----- Extracted text

You can find him playing golf or running on his hamster wheel, re treadmill. In this 30 minute session, Eric will tell the story about Mattermost data stack, they’re changing schemas and how he used [00:01:00] dbt to make life easier for both the engineers, instrumenting tracking, as well as the executives consuming downstream reporting.
According to Eric, this talk could have easily been titled How to Keep Engineering and Executives Happy with Real-Time Reporting. So before we jump into things, some recommendations for making the best out of this session. All chat conversation is taking place in coalesce-automating-ambiguity channel of dbt Slack.
As you can see, it’s disabled in Crowdcast so please head over to Slack. That’s by design. If you’re not yet a part of the dbt community Slack, you have time to join now. Seriously go do it getdbt.com/community and search for Coalesce automating ambiguity when you arrive. We encourage you to set up Slack and your browser side-by-side.
In Slack, I think you’ll have a great experience if you ask other attendees questions, make comments, share memes, or react in the channel at any point during Eric’s [00:02:00] session. And if you’re new to the dbt community, or this is your first time at Coalesce, please don’t be shy. It’s very important to hear from new voices.
So if you feel comfortable doing so, please chime in. To kick us off, our chat champion, Lauren Benezra an analytics engineer at dbt Labs, has started a thread to have you introduce yourself, let us know where you’re calling in from and share a random skill you picked up at some point that has proven far more valuable than anticipated.
After the session, Eric will be available in the Slack channel to answer. Let’s get started. Over to you, Eric.
[00:02:37] Eric Nelson: Hi thank you for having me today. I appreciate you guys all attending my session. Now can you guys see my screen? I believe I’m sharing it. Yep. Okay, perfect. So thank you for joining my session on automating ambiguity or managing dynamic source data using dbt macros.
And so in my previous role at the dev team was huge. It’s an open source product. And so the contributors also made a lot [00:03:00] of changes and that in turn made a lot of changes to our data structures. And so managing that dynamic data was becoming really cumbersome for me. So that’s what this discussion today will be about.
And so let’s just jump in and the agenda for today. I’ll give you a little bit background, I’ll discuss the problem statements that were facing me as a data and analytics engineer at Mattermost and just broadly, and then I will discuss the tech stack that I worked with at Mattermost as well as my proposed solution that helped me kind of reduce the overhead associated with managing all of the data pipelines and the downstream transformed analytics ready infrastructure.
And then I will do an overview of the macro or the series of macros and then a walkthrough of the kind of individual code snippets as well as a live coding exercise while we’ll execute the macro with the data model and then we’ll review the log files and I’ll show you the output and kind of [00:04:00] discuss a conceptually and how it could really help reduce workloads on a lot of analytics engineers, so they can focus on other more important things. And then I’ll talk about some of the limitations and potential feature additions if I have time to iterate and refactor the macros.

----------
----- Recorded information

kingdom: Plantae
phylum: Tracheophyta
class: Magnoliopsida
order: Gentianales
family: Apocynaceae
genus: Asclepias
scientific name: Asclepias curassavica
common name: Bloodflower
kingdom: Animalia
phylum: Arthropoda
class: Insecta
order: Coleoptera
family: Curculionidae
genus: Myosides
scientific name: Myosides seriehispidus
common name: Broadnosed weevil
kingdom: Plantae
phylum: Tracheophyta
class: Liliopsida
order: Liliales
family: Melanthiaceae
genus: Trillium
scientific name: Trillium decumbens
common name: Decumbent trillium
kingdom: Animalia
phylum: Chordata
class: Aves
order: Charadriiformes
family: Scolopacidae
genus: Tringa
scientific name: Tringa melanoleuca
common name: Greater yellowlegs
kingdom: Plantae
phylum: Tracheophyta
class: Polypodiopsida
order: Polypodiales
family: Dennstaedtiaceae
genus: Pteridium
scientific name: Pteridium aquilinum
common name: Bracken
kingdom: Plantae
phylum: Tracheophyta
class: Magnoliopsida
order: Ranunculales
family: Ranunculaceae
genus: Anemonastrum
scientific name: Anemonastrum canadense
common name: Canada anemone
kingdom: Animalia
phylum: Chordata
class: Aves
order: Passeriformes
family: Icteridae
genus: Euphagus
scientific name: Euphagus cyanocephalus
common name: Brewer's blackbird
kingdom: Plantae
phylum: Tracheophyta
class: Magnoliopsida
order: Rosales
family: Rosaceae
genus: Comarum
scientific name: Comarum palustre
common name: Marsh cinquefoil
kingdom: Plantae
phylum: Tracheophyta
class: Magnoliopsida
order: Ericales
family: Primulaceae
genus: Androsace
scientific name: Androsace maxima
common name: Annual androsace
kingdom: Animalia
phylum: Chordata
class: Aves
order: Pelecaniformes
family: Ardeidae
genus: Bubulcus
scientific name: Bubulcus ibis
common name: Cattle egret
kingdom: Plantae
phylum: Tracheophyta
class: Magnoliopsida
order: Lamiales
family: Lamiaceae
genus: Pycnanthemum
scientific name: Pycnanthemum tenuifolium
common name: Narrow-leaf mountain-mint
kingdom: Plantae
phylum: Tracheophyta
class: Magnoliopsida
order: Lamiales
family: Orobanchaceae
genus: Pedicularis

----------

_Requirements_
Quote the talk transcript above word for word, from "According to Eric, this" to "of dbt Slack.".

_Result of the task_
According to Eric, this talk could have easily been titled How to Keep Engineering and Executives Happy with Real-Time Reporting. So before we jump into things, some recommendations for making the best out of this session. All chat conversation is taking place in coalesce-automating-ambiguity channel of dbt Slack.